Une gestion opaque...

Un des soucis qu'on a constaté dans notre analyse de la façon dont le projet est géré depuis environ 2015, poursuit-elle, "est que très peu d'acteurs sont associés aux négociations. À l'heure actuelle, c'est l'agence pour le développement et la promotion du grand projet Inga 3 qui gère le projet. C'est une structure qui est placée sous la Présidence depuis 2015 et début 2016. Depuis lors, on voit que beaucoup d'autres structures ne sont plus associées aux discussions et ne sont plus au courant de ce qui se passe, notamment le gouvernement, y compris le ministère de l'énergie. Certains cadres très haut placés dans le ministère n'ont, par exemple, pas vu les propositions, les accords, etc. Ça c'est un grand problème", déplore Elisabeth Caessens.

D'après la directrice générale de Resource Matters, le Parlement n'est pas vraiment associé non plus. "Le problème avec ce type de gestion-là, c'est que de plus en plus, des acteurs qui pouvaient être en faveur du projet se désengagent. Par exemple, on a demandé au Parlement d'approuver une loi spéciale pour le projet Inga 3, il n'en a même pas discuté. Le Parlement a rejeté le projet de loi en bloc car il n'est pas au courant. Quelque part, un des problèmes pour avancer avec le projet est qu'il faut mettre ces gens d'accord. On ne va pas pouvoir mettre les gens d'accord tant que le projet est géré par une structure qui ne met pas au courant les autres", souligne-t-elle.

Les pistes de financement

Actuellement, relève Elisabeth Caessens, le financement n'a pas encore été accordé. Même à ce niveau, considère-t-elle, "il y a des discussions et différentes visions. Pour la prochaine phase, prévient la directrice générale de Resource Matters, "l'idée est que les deux consortiums qui ont été retenus, les chinois et les espagnols, lèvent les fonds. Il faudrait environ 80 millions de dollars pour des nouvelles études complémentaires, les études sur l'impact sur l'environnement, sur la population, les études techniques".

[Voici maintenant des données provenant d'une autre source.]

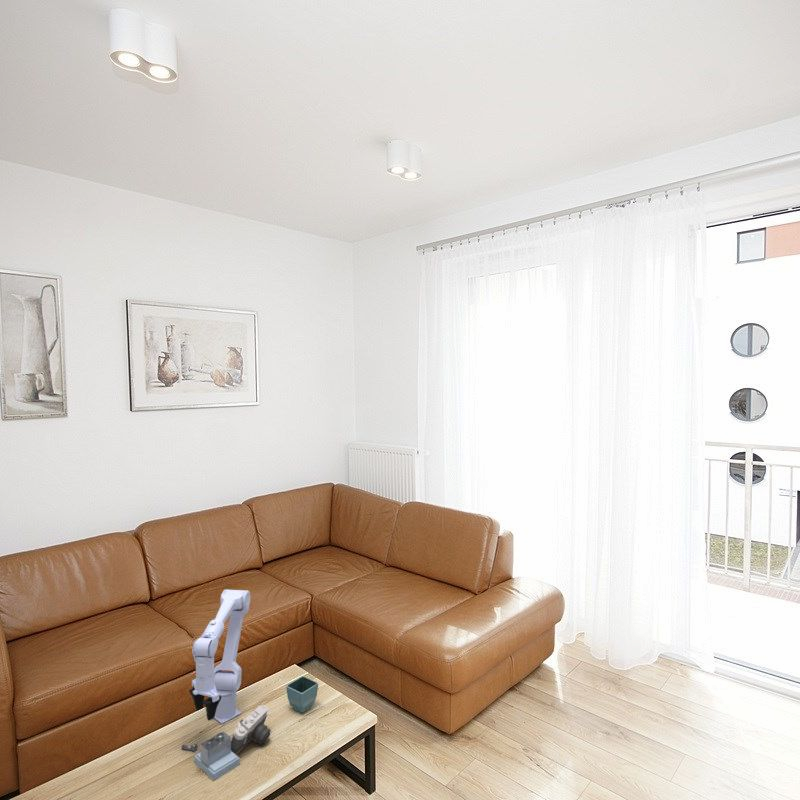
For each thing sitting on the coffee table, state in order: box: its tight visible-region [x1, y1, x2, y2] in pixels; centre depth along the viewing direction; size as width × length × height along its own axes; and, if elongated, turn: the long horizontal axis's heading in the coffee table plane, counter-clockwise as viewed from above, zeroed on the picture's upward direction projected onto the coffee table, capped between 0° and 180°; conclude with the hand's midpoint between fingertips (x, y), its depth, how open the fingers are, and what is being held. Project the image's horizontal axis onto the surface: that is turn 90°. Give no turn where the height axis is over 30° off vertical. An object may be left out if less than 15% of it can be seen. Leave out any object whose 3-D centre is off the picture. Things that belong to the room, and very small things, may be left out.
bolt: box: [181, 743, 198, 752], centre depth 169 cm, size 5×2×2 cm, turn 79°
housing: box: [199, 730, 232, 766], centre depth 163 cm, size 4×8×6 cm, turn 139°
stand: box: [193, 751, 241, 781], centre depth 163 cm, size 12×9×2 cm
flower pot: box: [285, 675, 319, 714], centre depth 192 cm, size 9×9×9 cm
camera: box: [231, 704, 271, 755], centre depth 172 cm, size 9×16×10 cm, turn 158°
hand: (205, 713), depth 172 cm, fingers open, 7 cm apart
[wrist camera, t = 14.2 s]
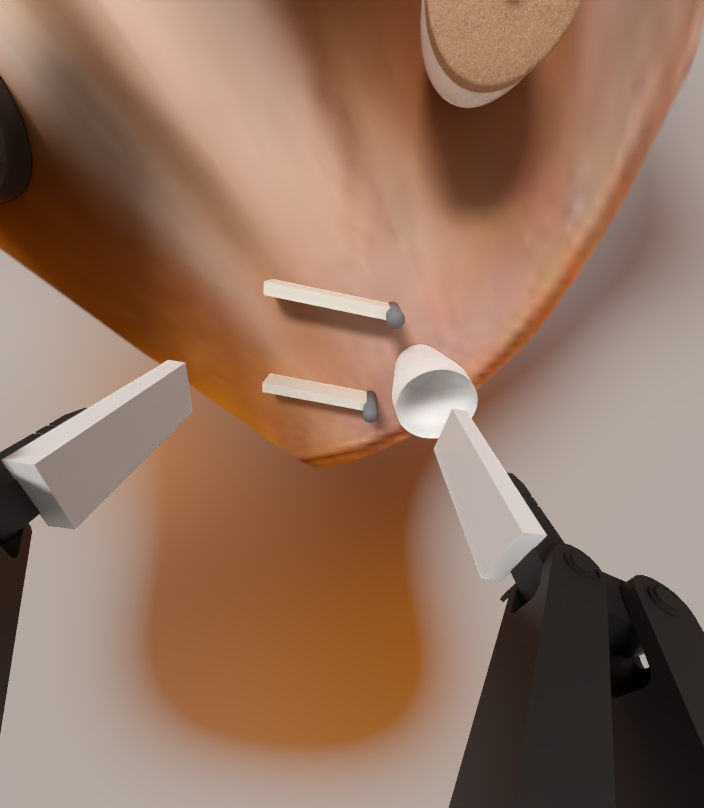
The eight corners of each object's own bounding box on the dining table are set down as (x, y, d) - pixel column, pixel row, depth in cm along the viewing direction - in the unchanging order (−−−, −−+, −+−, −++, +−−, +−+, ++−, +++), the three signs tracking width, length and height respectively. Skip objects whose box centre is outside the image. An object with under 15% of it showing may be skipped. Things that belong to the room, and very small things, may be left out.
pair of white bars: (269, 383, 41) (256, 401, 36) (273, 276, 33) (256, 281, 28) (374, 402, 42) (375, 423, 37) (400, 303, 34) (407, 312, 29)
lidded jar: (521, 118, 25) (593, 55, 17) (410, 138, 26) (429, 88, 18) (549, -76, 20) (672, -299, 12) (409, -41, 21) (435, -223, 13)
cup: (378, 349, 38) (382, 385, 27) (440, 325, 36) (470, 354, 25) (397, 400, 42) (407, 448, 31) (454, 381, 40) (485, 426, 29)
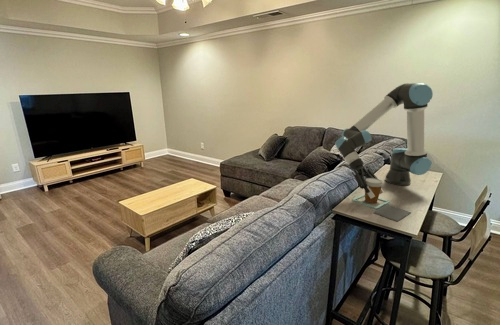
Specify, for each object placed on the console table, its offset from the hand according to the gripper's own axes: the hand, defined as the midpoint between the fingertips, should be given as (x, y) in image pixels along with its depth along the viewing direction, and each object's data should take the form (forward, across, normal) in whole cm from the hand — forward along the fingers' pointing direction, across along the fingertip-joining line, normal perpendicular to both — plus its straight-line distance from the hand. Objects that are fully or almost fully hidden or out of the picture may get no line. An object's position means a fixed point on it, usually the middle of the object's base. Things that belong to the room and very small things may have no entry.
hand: (377, 195), depth 144 cm
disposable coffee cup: (+1, 0, -5) cm, 5 cm away
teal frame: (+1, 0, -6) cm, 6 cm away
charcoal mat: (+11, +5, +4) cm, 13 cm away
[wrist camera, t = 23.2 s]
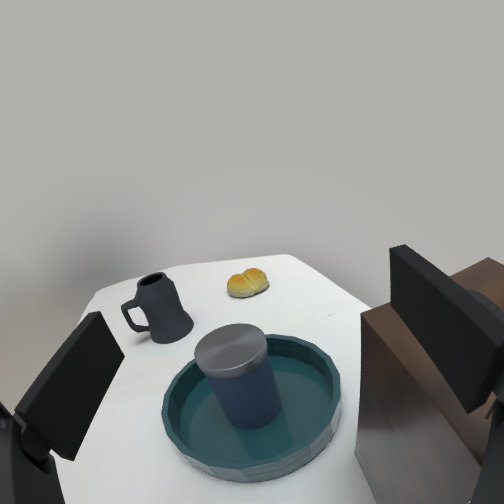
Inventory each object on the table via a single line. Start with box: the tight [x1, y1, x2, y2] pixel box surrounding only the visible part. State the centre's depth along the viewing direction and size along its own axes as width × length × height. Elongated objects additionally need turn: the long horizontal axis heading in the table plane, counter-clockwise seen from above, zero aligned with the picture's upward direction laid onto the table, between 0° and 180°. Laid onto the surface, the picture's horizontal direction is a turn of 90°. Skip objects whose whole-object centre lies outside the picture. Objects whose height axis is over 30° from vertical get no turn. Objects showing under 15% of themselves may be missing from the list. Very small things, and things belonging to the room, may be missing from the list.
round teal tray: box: [161, 334, 341, 482], centre depth 29 cm, size 21×21×4 cm
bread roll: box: [227, 268, 269, 297], centre depth 60 cm, size 8×9×4 cm
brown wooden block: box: [355, 257, 504, 504], centre depth 12 cm, size 12×12×18 cm
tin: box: [194, 324, 281, 429], centre depth 28 cm, size 7×7×10 cm
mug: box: [121, 272, 194, 344], centre depth 49 cm, size 12×9×11 cm
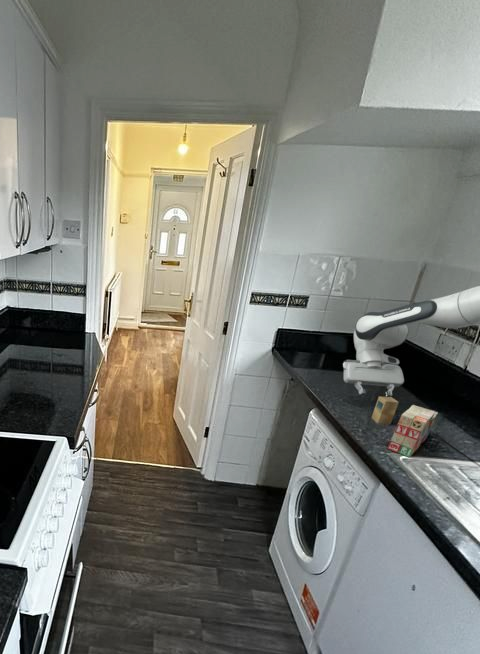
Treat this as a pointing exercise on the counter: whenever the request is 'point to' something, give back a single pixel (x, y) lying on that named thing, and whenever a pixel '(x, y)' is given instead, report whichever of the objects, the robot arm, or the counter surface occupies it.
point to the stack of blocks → (412, 430)
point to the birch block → (384, 410)
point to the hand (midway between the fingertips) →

"Une autre idée est possible et serait celle de dire que ce sont les bailleurs multilatéraux, par exemple la Banque mondiale ou la Banque africaine de développement (BAD), qui appuient ce genre d'études. On n'est pas dans cette logique là mais on voit qu'au sein du gouvernement, certains voudraient rentrer dans cette logique-là", a-t-elle laissé entendre.

À 
supposer qu'on reste dans la logique actuelle, c'est-à-dire que malgré leur discorde, les chinois et les espagnols continuent à avancer ensemble, à la fin on aura besoin de lever au moins 14 milliards de dollars, renseigne Resource Matters qui précise que "cet argent-là viendra forcément de beaucoup de sources différentes et pour que ces gens là puissent se mettre dans le bain et accompagner vraiment le projet, ils doivent savoir ce qui se passe".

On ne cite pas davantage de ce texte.